------ Selected text
Association of cannabis with glutamatergic levels in patients with early psychosis: Evidence for altered volume striatal glutamate relationships in patients with a history of cannabis use in early psychosis
Psychosis is a debilitating but quite common mental condition characterized by a disconnection from reality; therefore, multiple ongoing research efforts are dedicated to understanding the mechanism of this disorder. Glutamate is the most abundant excitatory neurotransmitter – chemicals that nerve cells use to send signals to other cells – in the brain and one of its main sites of action is a brain structure known as striatum. Medical research has previously established that psychotic symptoms are related to abnormal glutamate transmission at the striatum.
THC, the main psychoactive compound in cannabis, creates the sense of relaxation and euphoria through binding to and activating the cannabinoid receptor type 1 (CB1), which is very abundant in the brain, especially in the grey matter (neuronal cell body). Because there are widespread neural projections from grey matter regions with high CB1 expression to the striatum, it has been postulated that abnormal glutamate level and distribution pattern may underlie multiple symptoms experienced by patients with a dual diagnosis of psychosis and cannabis use.
------------
Exercise set
**A.** In the text on cannabis and glutamate in early psychosis, which receptor does THC bind to and activate?
**B.** Translate this sentence from the text on cannabis and glutamate in early psychosis into Spanish: "Medical research has previously established that psychotic symptoms are related to abnormal glutamate transmission at the striatum."
**C.** Write the next paragraph of the text on cannabis and glutamate in early psychosis, following on from its last sentence.
------ Given entries
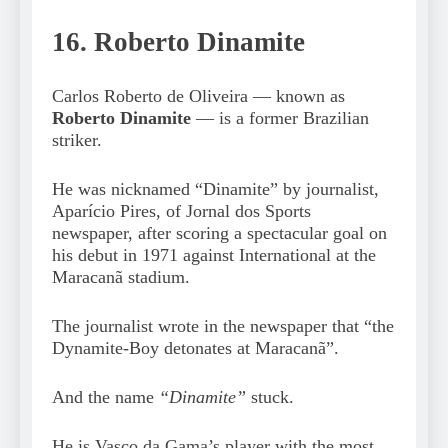
16. Roberto Dinamite
Carlos Roberto de Oliveira — known as
Roberto Dinamite
— is a former Brazilian
striker.
He was nicknamed “Dinamite” by journalist,
Aparício Pires, of Jornal dos Sports
newspaper, after scoring a spectacular goal on
his debut in 1971 against International at the
Maracanã stadium.
The journalist wrote in the newspaper that “the
Dynamite-Boy detonates at Maracanã”.
And the name
“Dinamite”
stuck.
He is Vasco da Gama’s player with the most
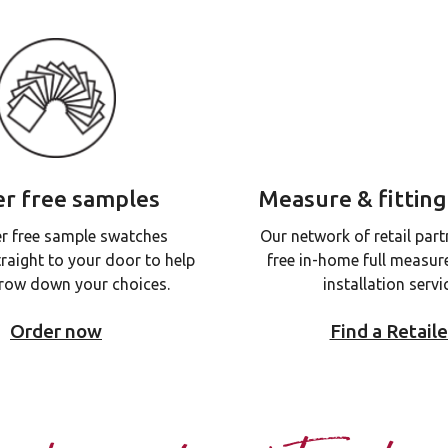
r free samples
Measure & fitting
r free sample swatches
Our network of retail part
traight to your door to help
free in-home full measur
row down your choices.
installation servi
Order now
Find a Retaile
------------
Responses for each task
**A.** The cannabinoid receptor type 1 (CB1).

**B.** La investigación médica ha establecido previamente que los síntomas psicóticos están relacionados con una transmisión anormal de glutamato en el estriado.

**C.**
Recently, through a large clinical study with four groups: early psychosis patients with and without a history of cannabis use and healthy individuals with and without a history of cannabis use, researchers have found evidence of a significant, unique correlation in early psychosis patients who used cannabis: the more grey matter volume, the higher striatal glutamate level. The causal relationship behind this correlation – whether a history of cannabis use leads to a change in connectivity of these brain regions or the native patterns of some patients’ brains predispose them to heavy cannabis use – remains to be further investigated.